Items in a dataset:
= = = = =

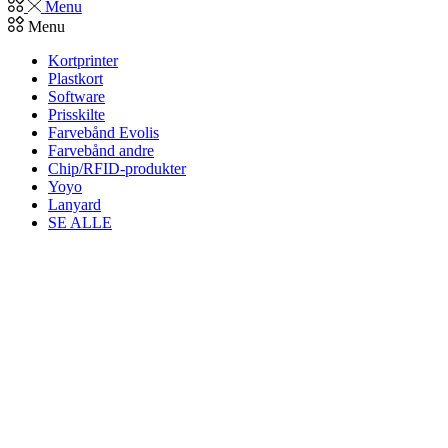
Menu
Menu
Kortprinter
Plastkort
Software
Prisskilte
Farvebånd Evolis
Farvebånd andre
Chip/RFID-produkter
Yoyo
Lanyard
SE ALLE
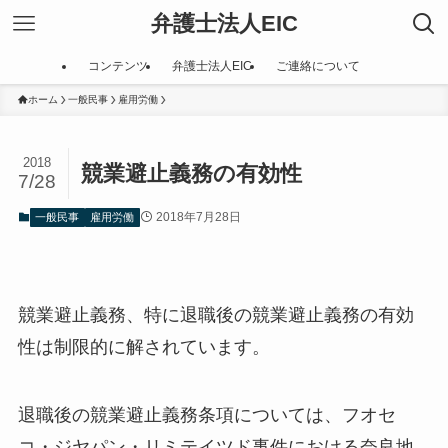
弁護士法人EIC
コンテンツ
弁護士法人EIC
ご連絡について
ホーム
一般民事
雇用労働
2018
競業避止義務の有効性
7/28
2018年7月28日
一般民事
雇用労働
競業避止義務、特に退職後の競業避止義務の有効
性は制限的に解されています。
退職後の競業避止義務条項については、フオセ
コ・ジヤパン・リミテイツド事件における奈良地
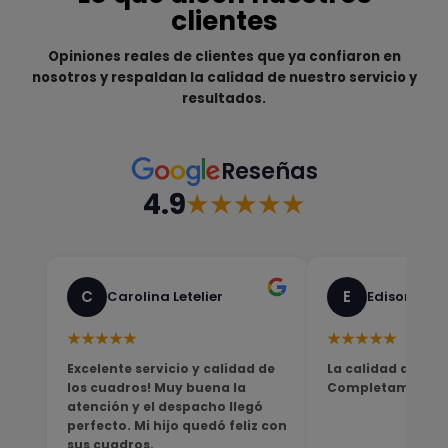
clientes
Opiniones reales de clientes que ya confiaron en
nosotros y respaldan la calidad de nuestro servicio y
resultados.
Reseñas
4.9
★★★★★
C
E
Carolina Letelier
Edison Sali
★★★★★
★★★★★
Excelente servicio y calidad de
La calidad del pro
los cuadros! Muy buena la
Completamente sa
atención y el despacho llegó
perfecto. Mi hijo quedó feliz con
sus cuadros.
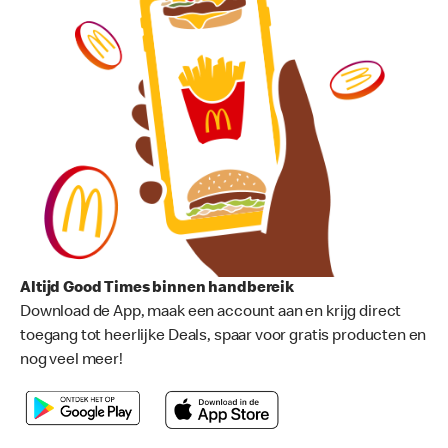
Altijd Good Times binnen handbereik
Download de App, maak een account aan en krijg direct
toegang tot heerlijke Deals, spaar voor gratis producten en
nog veel meer!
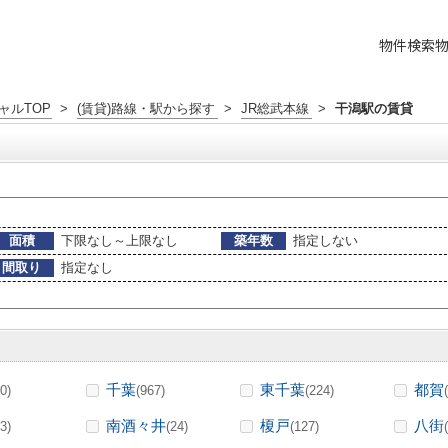
物件検索
ャルTOP
>
(賃貸)路線・駅から探す
>
JR総武本線
>
干潟駅の賃貸
面積
下限なし～上限なし
築年数
指定しない
間取り
指定なし
千葉
東千葉
都賀
0)
(967)
(224)
南酒々井
榎戸
八街
3)
(24)
(127)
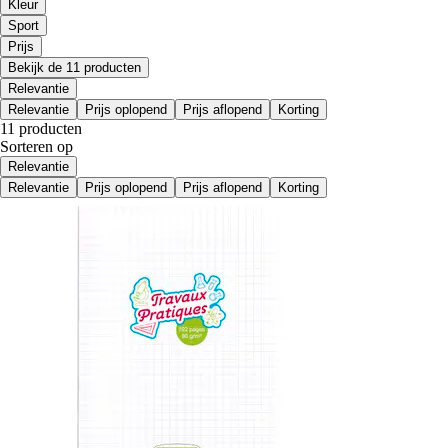
Kleur
Sport
Prijs
Bekijk de 11 producten
Relevantie
Relevantie
Prijs oplopend
Prijs aflopend
Korting
11 producten
Sorteren op
Relevantie
Relevantie
Prijs oplopend
Prijs aflopend
Korting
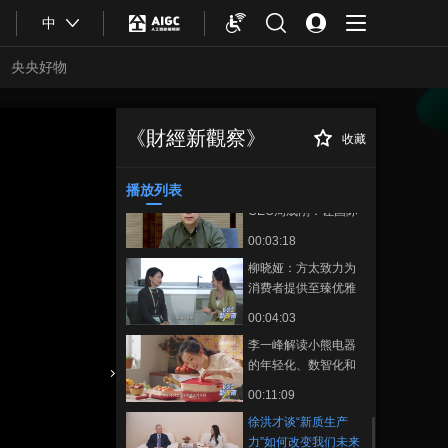
00:02:57
一起来沉浸式体验春
中
从糖酒会看今年酒业
糖节
发展趋势
央央好物
00:07:02
110秒抢先看糖酒会！
《財經新觀察》
收藏
徐洪才谈“新质生产
正在播放
00:01:50
力”如何改变我们未来的生活
播放列表
新东方教育科技集团
CEO周成刚：让国际
教育助力我们的孩子
00:03:18
实现理念、看法、眼
柳晓娅：方太致力为
界、能力的多元跨界
消费者提供至臻优雅
的生活方式
00:04:03
李一峰解读小熊电器
的年轻化、数智化和
国际化之路
合體育
亞冬會
00:11:09
徐洪才谈“新质生产
力”如何改变我们未来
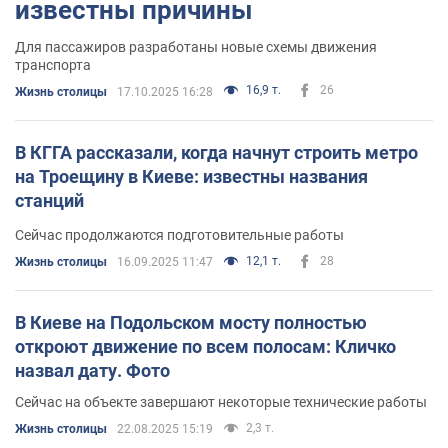
известны причины
Для пассажиров разработаны новые схемы движения
транспорта
16,9 т.
26
Жизнь столицы
17.10.2025 16:28
В КГГА рассказали, когда начнут строить метро
на Троещину в Киеве: известны названия
станций
Сейчас продолжаются подготовительные работы
12,1 т.
28
Жизнь столицы
16.09.2025 11:47
В Киеве на Подольском мосту полностью
откроют движение по всем полосам: Кличко
назвал дату. Фото
Сейчас на объекте завершают некоторые технические работы
2,3 т.
Жизнь столицы
22.08.2025 15:19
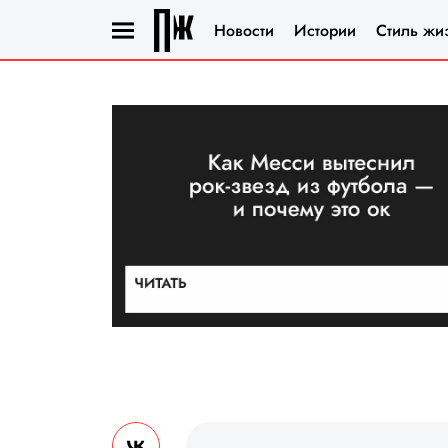
Новости
Истории
Стиль жи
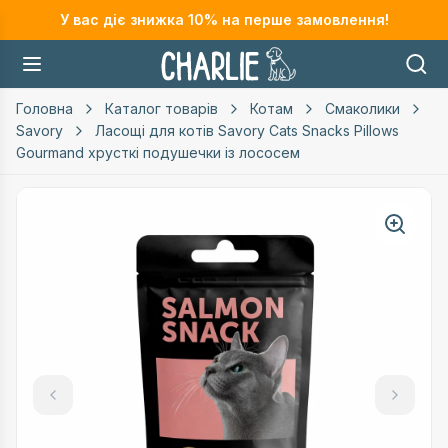
У вас діє знижка
10
% на перше замовлення!
Головна
Каталог товарів
Котам
Смаколики
Savory
Ласощі для котів Savory Cats Snacks Pillows
Gourmand хрусткі подушечки із лососем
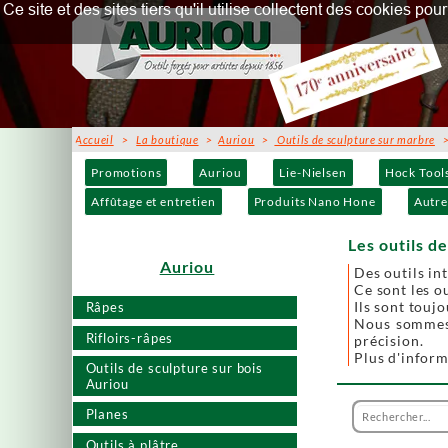
Ce site et des sites tiers qu'il utilise collectent des cookies p
Accueil
>
La boutique
>
Auriou
>
Outils de sculpture sur marbre
> 
Promotions
Auriou
Lie-Nielsen
Hock Tool
Affûtage et entretien
Produits Nano Hone
Autre
Les outils d
Auriou
Des outils in
Ce sont les ou
Ils sont touj
Râpes
Nous sommes 
Rifloirs-râpes
précision.
Plus d'infor
Outils de sculpture sur bois
Auriou
Planes
Outils à plâtre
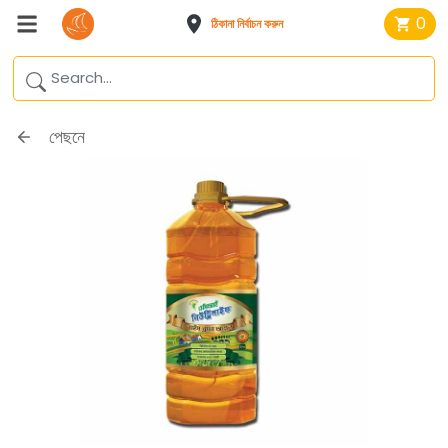
0
ঠিকানা নির্বাচন করুন
পেছনে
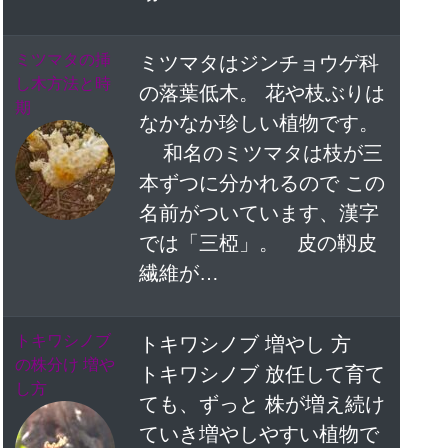
ミツマタの挿
ミツマタはジンチョウゲ科
し木方法と時
の落葉低木。 花や枝ぶりは
期
なかなか珍しい植物です。
和名のミツマタは枝が三
本ずつに分かれるので この
名前がついています、漢字
では「三椏」。 皮の靱皮
繊維が…
トキワシノブ
トキワシノブ 増やし 方
の株分け 増や
トキワシノブ 放任して育て
し方
ても、ずっと 株が増え続け
ていき増やしやすい植物で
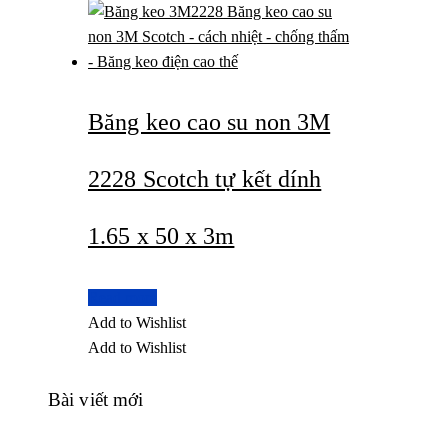
Băng keo cao su non 3M
2228 Scotch tự kết dính
1.65 x 50 x 3m
Read more
Add to Wishlist
Add to Wishlist
Bài viết mới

= = = = =

The problem:
Print every line of the rows above without changing a character, and leave the pictures out.

Answer space:
Menu
Menu
Kortprinter
Plastkort
Software
Prisskilte
Farvebånd Evolis
Farvebånd andre
Chip/RFID-produkter
Yoyo
Lanyard
SE ALLE
弁護士法人EIC
コンテンツ
弁護士法人EIC
ご連絡について
ホーム
一般民事
雇用労働
2018
競業避止義務の有効性
7/28
2018年7月28日
一般民事
雇用労働
競業避止義務、特に退職後の競業避止義務の有効
性は制限的に解されています。
退職後の競業避止義務条項については、フオセ
コ・ジヤパン・リミテイツド事件における奈良地
clientes
Opiniones reales de clientes que ya confiaron en
nosotros y respaldan la calidad de nuestro servicio y
resultados.
Reseñas
4.9
★★★★★
C
E
Carolina Letelier
Edison Sali
★★★★★
★★★★★
Excelente servicio y calidad de
La calidad del pro
los cuadros! Muy buena la
Completamente sa
atención y el despacho llegó
perfecto. Mi hijo quedó feliz con
sus cuadros.
Altijd Good Times binnen handbereik
Download de App, maak een account aan en krijg direct
toegang tot heerlijke Deals, spaar voor gratis producten en
nog veel meer!
物件検索
ャルTOP
>
(賃貸)路線・駅から探す
>
JR総武本線
>
干潟駅の賃貸
面積
下限なし～上限なし
築年数
指定しない
間取り
指定なし
千葉
東千葉
都賀
0)
(967)
(224)
南酒々井
榎戸
八街
3)
(24)
(127)
Kleur
Sport
Prijs
Bekijk de 11 producten
Relevantie
Relevantie
Prijs oplopend
Prijs aflopend
Korting
11 producten
Sorteren op
Relevantie
Relevantie
Prijs oplopend
Prijs aflopend
Korting
00:02:57
一起来沉浸式体验春
中
从糖酒会看今年酒业
糖节
发展趋势
央央好物
00:07:02
110秒抢先看糖酒会！
《財經新觀察》
收藏
徐洪才谈“新质生产
正在播放
00:01:50
力”如何改变我们未来的生活
播放列表
新东方教育科技集团
CEO周成刚：让国际
教育助力我们的孩子
00:03:18
实现理念、看法、眼
柳晓娅：方太致力为
界、能力的多元跨界
消费者提供至臻优雅
的生活方式
00:04:03
李一峰解读小熊电器
的年轻化、数智化和
国际化之路
合體育
亞冬會
00:11:09
徐洪才谈“新质生产
力”如何改变我们未来
известны причины
Для пассажиров разработаны новые схемы движения
транспорта
16,9 т.
26
Жизнь столицы
17.10.2025 16:28
В КГГА рассказали, когда начнут строить метро
на Троещину в Киеве: известны названия
станций
Сейчас продолжаются подготовительные работы
12,1 т.
28
Жизнь столицы
16.09.2025 11:47
В Киеве на Подольском мосту полностью
откроют движение по всем полосам: Кличко
назвал дату. Фото
Сейчас на объекте завершают некоторые технические работы
2,3 т.
Жизнь столицы
22.08.2025 15:19
Новости
Истории
Стиль жи
У вас діє знижка
10
% на перше замовлення!
Головна
Каталог товарів
Котам
Смаколики
Savory
Ласощі для котів Savory Cats Snacks Pillows
Gourmand хрусткі подушечки із лососем
Ce site et des sites tiers qu'il utilise collectent des cookies p
Accueil
>
La boutique
>
Auriou
>
Outils de sculpture sur marbre
> 
Promotions
Auriou
Lie-Nielsen
Hock Tool
Affûtage et entretien
Produits Nano Hone
Autre
Les outils d
Auriou
Des outils in
Ce sont les ou
Ils sont touj
Râpes
Nous sommes 
Rifloirs-râpes
précision.
Plus d'infor
Outils de sculpture sur bois
Auriou
Planes
Outils à plâtre
0
ঠিকানা নির্বাচন করুন
পেছনে
ミツマタの挿
ミツマタはジンチョウゲ科
し木方法と時
の落葉低木。 花や枝ぶりは
期
なかなか珍しい植物です。
和名のミツマタは枝が三
本ずつに分かれるので この
名前がついています、漢字
では「三椏」。 皮の靱皮
繊維が…
トキワシノブ
トキワシノブ 増やし 方
の株分け 増や
トキワシノブ 放任して育て
し方
ても、ずっと 株が増え続け
ていき増やしやすい植物で
Băng keo cao su non 3M
2228 Scotch tự kết dính
1.65 x 50 x 3m
Read more
Add to Wishlist
Add to Wishlist
Bài viết mới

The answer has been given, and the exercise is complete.